Smith also owned between $10,000 and $100,000 in the chemical company DuPont. A 2014 CDPH study of California schools located near agricultural fields found that a DuPont-produced pesticide, chlorpyrifos, which has been linked to brain damage in children, was found to be one of the most common pesticides used in agricultural fields in close proximity to schools predominantly enrolled with students from low-income families. Pesticide watchdogs interviewed for this story accused CDPH of being slow to take obvious steps following the study, such as testing children and calling for an outright ban on some pesticide use near schools.

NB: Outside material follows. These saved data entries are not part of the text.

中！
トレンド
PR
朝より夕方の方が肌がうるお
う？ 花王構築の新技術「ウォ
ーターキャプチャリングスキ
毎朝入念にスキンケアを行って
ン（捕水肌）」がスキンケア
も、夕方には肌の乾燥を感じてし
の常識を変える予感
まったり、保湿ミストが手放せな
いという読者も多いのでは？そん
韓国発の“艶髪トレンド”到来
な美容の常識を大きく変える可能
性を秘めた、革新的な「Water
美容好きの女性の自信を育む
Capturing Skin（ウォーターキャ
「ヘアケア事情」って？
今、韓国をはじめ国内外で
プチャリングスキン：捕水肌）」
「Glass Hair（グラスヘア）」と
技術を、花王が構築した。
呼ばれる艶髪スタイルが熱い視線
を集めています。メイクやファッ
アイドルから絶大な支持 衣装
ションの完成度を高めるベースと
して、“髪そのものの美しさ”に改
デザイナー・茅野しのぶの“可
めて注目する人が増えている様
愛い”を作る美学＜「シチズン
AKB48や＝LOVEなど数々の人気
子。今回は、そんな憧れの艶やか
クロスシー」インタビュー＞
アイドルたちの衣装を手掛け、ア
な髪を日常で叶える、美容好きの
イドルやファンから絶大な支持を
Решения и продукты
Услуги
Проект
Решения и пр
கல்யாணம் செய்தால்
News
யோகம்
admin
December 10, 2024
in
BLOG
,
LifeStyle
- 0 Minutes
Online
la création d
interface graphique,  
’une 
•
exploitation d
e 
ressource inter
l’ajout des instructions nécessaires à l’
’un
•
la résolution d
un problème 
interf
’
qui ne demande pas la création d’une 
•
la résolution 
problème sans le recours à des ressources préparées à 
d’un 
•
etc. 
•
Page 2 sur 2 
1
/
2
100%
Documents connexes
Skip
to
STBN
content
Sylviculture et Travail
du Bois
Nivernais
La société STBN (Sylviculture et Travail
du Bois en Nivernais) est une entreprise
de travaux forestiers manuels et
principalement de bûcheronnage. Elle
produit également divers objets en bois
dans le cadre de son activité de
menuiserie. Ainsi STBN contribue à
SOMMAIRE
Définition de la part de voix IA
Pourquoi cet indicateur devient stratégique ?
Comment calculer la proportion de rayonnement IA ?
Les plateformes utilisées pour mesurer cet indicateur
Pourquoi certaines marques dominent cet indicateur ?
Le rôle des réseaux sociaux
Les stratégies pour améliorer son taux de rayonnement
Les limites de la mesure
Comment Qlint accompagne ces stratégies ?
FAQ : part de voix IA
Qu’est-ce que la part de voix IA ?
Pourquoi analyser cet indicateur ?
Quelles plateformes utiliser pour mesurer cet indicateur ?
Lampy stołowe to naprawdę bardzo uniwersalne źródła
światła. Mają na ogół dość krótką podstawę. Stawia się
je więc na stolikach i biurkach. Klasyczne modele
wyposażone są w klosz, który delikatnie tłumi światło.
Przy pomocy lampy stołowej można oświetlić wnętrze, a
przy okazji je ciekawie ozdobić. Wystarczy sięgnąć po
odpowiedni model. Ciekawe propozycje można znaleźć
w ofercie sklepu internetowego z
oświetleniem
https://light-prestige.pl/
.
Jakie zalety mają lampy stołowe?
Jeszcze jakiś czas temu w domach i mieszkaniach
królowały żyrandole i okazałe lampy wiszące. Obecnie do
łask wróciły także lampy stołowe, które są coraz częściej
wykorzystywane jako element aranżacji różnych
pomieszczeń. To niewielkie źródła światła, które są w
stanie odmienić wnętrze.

“Of course it’s alarming to learn that CDPH’s director owned DuPont stock while we were calling for more forcible action to protect kids,” said Medha Chandra, a spokesperson for Pesticide Action Network. In May 2019 another California agency, Cal EPA, announced plans to ban chlorpyrifos from use in California completely.

Gov. Newsom must decide by October 13 whether to believe CDPH that its cooperative approach with lead-polluting employers is working, or to support AB 35, a bill calling for reform and more protection for workers.

“For the CDPH to accomplish its mission,” said Joel Moskowitz, “the governor and state Legislature must provide adequate resources and the political will to stand up to corporate interests.”